* Data extracts
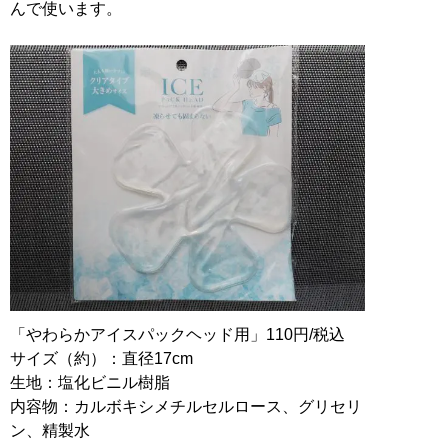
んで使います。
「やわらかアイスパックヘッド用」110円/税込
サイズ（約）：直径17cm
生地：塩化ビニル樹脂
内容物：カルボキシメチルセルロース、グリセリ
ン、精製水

...

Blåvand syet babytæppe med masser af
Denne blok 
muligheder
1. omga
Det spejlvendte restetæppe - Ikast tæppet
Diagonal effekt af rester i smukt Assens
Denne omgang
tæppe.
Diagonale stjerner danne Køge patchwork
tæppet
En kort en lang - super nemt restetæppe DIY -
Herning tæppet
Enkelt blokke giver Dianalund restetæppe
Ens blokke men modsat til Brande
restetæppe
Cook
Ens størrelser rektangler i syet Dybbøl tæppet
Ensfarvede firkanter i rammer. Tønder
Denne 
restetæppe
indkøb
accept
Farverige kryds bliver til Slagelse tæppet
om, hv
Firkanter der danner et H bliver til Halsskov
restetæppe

* Directions for this task
Please rewrite the records starting at the line that has "Blåvand syet babytæppe med masser af" and stopping after the line that has "En kort en lang", with "restetæppe" swapped for "lappetæppe" and nothing else altered. Return only those lines.

* Solved problem
Blåvand syet babytæppe med masser af
Denne blok 
muligheder
1. omga
Det spejlvendte lappetæppe - Ikast tæppet
Diagonal effekt af rester i smukt Assens
Denne omgang
tæppe.
Diagonale stjerner danne Køge patchwork
tæppet
En kort en lang - super nemt lappetæppe DIY -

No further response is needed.